What the exercise asks
An exact copy of every entry is the answer here, with no pictures.

Saved data entries
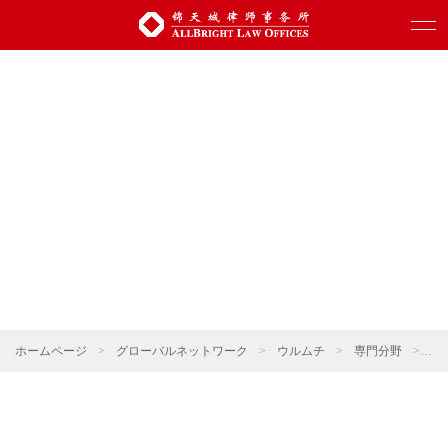
ホームページ
>
グローバルネットワーク
>
ウルムチ
>
専門分野
>
親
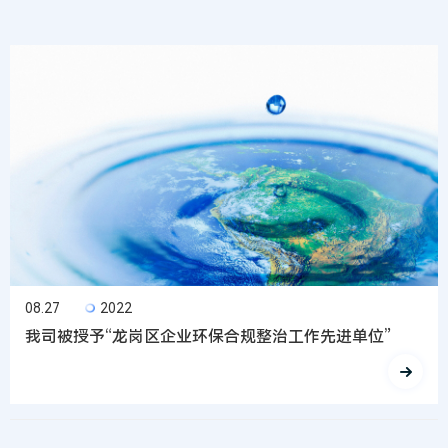
08.27
2022
我司被授予“龙岗区企业环保合规整治工作先进单位”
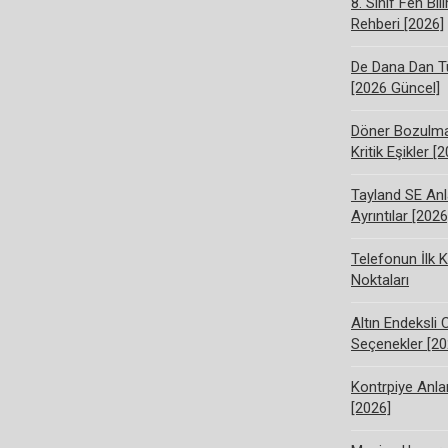
8. Sınıf Fen Bi
Rehberi [2026]
De Dana Dan Tü
[2026 Güncel]
Döner Bozulma 
Kritik Eşikler [
Tayland SE Anl
Ayrıntılar [2026
Telefonun İlk K
Noktaları
Altın Endeksli 
Seçenekler [20
Kontrpiye Anlam
[2026]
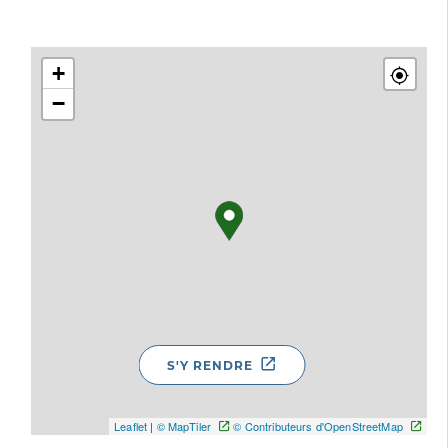
+
−
S'Y RENDRE
Leaflet
|
© MapTiler
© Contributeurs d'OpenStreetMap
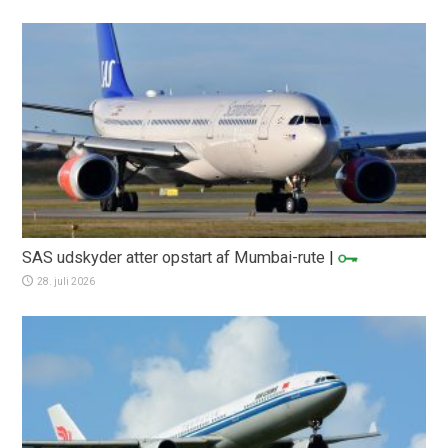
SAS udskyder atter opstart af Mumbai-rute
|
28. juli 2026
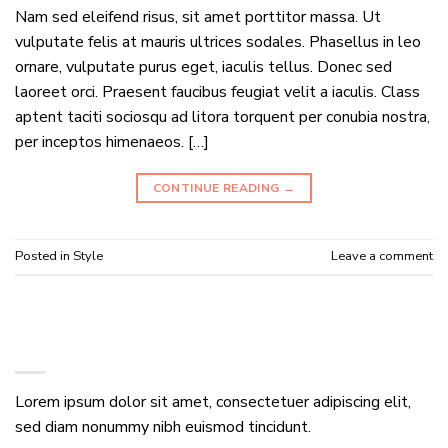
Nam sed eleifend risus, sit amet porttitor massa. Ut
vulputate felis at mauris ultrices sodales. Phasellus in leo
ornare, vulputate purus eget, iaculis tellus. Donec sed
laoreet orci. Praesent faucibus feugiat velit a iaculis. Class
aptent taciti sociosqu ad litora torquent per conubia nostra,
per inceptos himenaeos. […]
CONTINUE READING
→
Posted in
Style
Leave a comment
ABOUT
Lorem ipsum dolor sit amet, consectetuer adipiscing elit,
sed diam nonummy nibh euismod tincidunt.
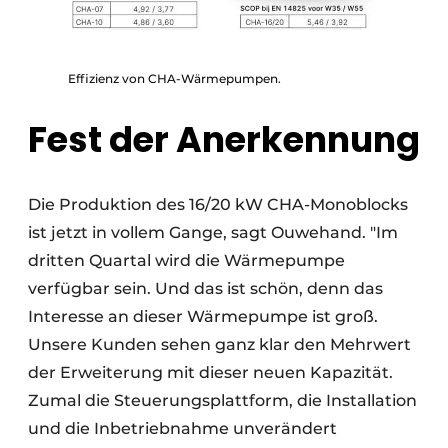
Effizienz von CHA-Wärmepumpen.
Fest der Anerkennung
Die Produktion des 16/20 kW CHA-Monoblocks
ist jetzt in vollem Gange, sagt Ouwehand. "Im
dritten Quartal wird die Wärmepumpe
verfügbar sein. Und das ist schön, denn das
Interesse an dieser Wärmepumpe ist groß.
Unsere Kunden sehen ganz klar den Mehrwert
der Erweiterung mit dieser neuen Kapazität.
Zumal die Steuerungsplattform, die Installation
und die Inbetriebnahme unverändert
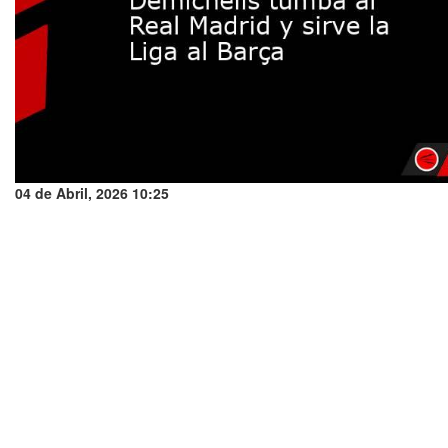
04 de Abril, 2026 10:25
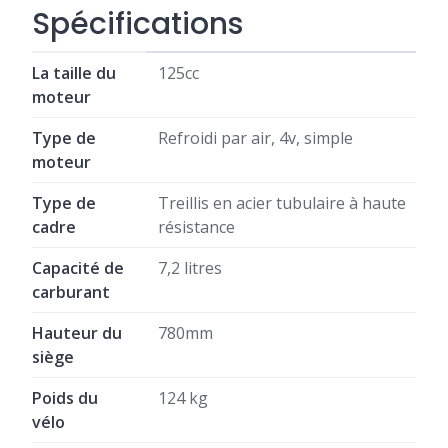
Spécifications
La taille du
125cc
moteur
Type de
Refroidi par air, 4v, simple
moteur
Type de
Treillis en acier tubulaire à haute
cadre
résistance
Capacité de
7,2 litres
carburant
Hauteur du
780mm
siège
Poids du
124 kg
vélo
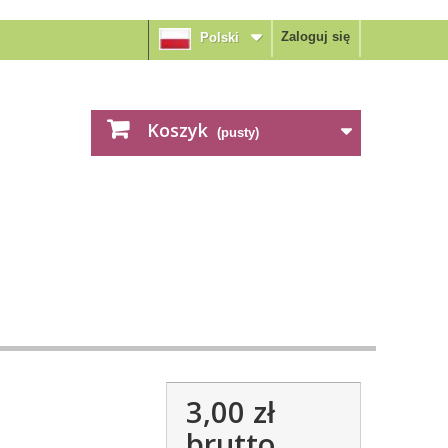
Zaloguj się
Polski
Koszyk
(pusty)
3,00 zł
brutto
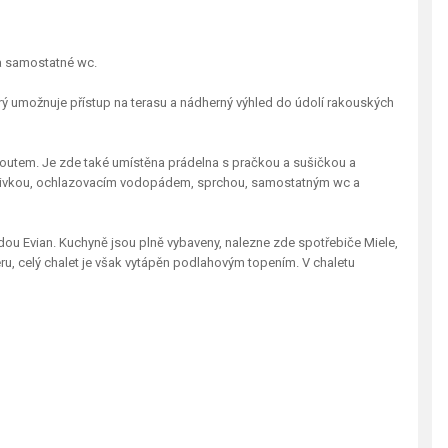
 a samostatné wc.
ý umožnuje přístup na terasu a nádherný výhled do údolí rakouských
outem. Je zde také umístěna prádelna s pračkou a sušičkou a
 vířivkou, ochlazovacím vodopádem, sprchou, samostatným wc a
dou Evian. Kuchyně jsou plně vybaveny, nalezne zde spotřebiče Miele,
u, celý chalet je však vytápěn podlahovým topením. V chaletu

Answer section
ホームページ
>
グローバルネットワーク
>
ウルムチ
>
専門分野
>
親
08.27
2022
我司被授予“龙岗区企业环保合规整治工作先进单位”
8. Sınıf Fen Bi
Rehberi [2026]
De Dana Dan Tü
[2026 Güncel]
Döner Bozulma 
Kritik Eşikler [
Tayland SE Anl
Ayrıntılar [2026
Telefonun İlk K
Noktaları
Altın Endeksli 
Seçenekler [20
Kontrpiye Anlam
[2026]
+
−
S'Y RENDRE
Leaflet
|
© MapTiler
© Contributeurs d'OpenStreetMap
SAS udskyder atter opstart af Mumbai-rute
|
28. juli 2026
Nam sed eleifend risus, sit amet porttitor massa. Ut
vulputate felis at mauris ultrices sodales. Phasellus in leo
ornare, vulputate purus eget, iaculis tellus. Donec sed
laoreet orci. Praesent faucibus feugiat velit a iaculis. Class
aptent taciti sociosqu ad litora torquent per conubia nostra,
per inceptos himenaeos. […]
CONTINUE READING
→
Posted in
Style
Leave a comment
ABOUT
Lorem ipsum dolor sit amet, consectetuer adipiscing elit,
sed diam nonummy nibh euismod tincidunt.
Effizienz von CHA-Wärmepumpen.
Fest der Anerkennung
Die Produktion des 16/20 kW CHA-Monoblocks
ist jetzt in vollem Gange, sagt Ouwehand. "Im
dritten Quartal wird die Wärmepumpe
verfügbar sein. Und das ist schön, denn das
Interesse an dieser Wärmepumpe ist groß.
Unsere Kunden sehen ganz klar den Mehrwert
der Erweiterung mit dieser neuen Kapazität.
Zumal die Steuerungsplattform, die Installation
und die Inbetriebnahme unverändert
04 de Abril, 2026 10:25
Spécifications
La taille du
125cc
moteur
Type de
Refroidi par air, 4v, simple
moteur
Type de
Treillis en acier tubulaire à haute
cadre
résistance
Capacité de
7,2 litres
carburant
Hauteur du
780mm
siège
Poids du
124 kg
vélo
Zaloguj się
Polski
Koszyk
(pusty)
3,00 zł
brutto
 a samostatné wc.
ý umožnuje přístup na terasu a nádherný výhled do údolí rakouských
outem. Je zde také umístěna prádelna s pračkou a sušičkou a
 vířivkou, ochlazovacím vodopádem, sprchou, samostatným wc a
dou Evian. Kuchyně jsou plně vybaveny, nalezne zde spotřebiče Miele,
u, celý chalet je však vytápěn podlahovým topením. V chaletu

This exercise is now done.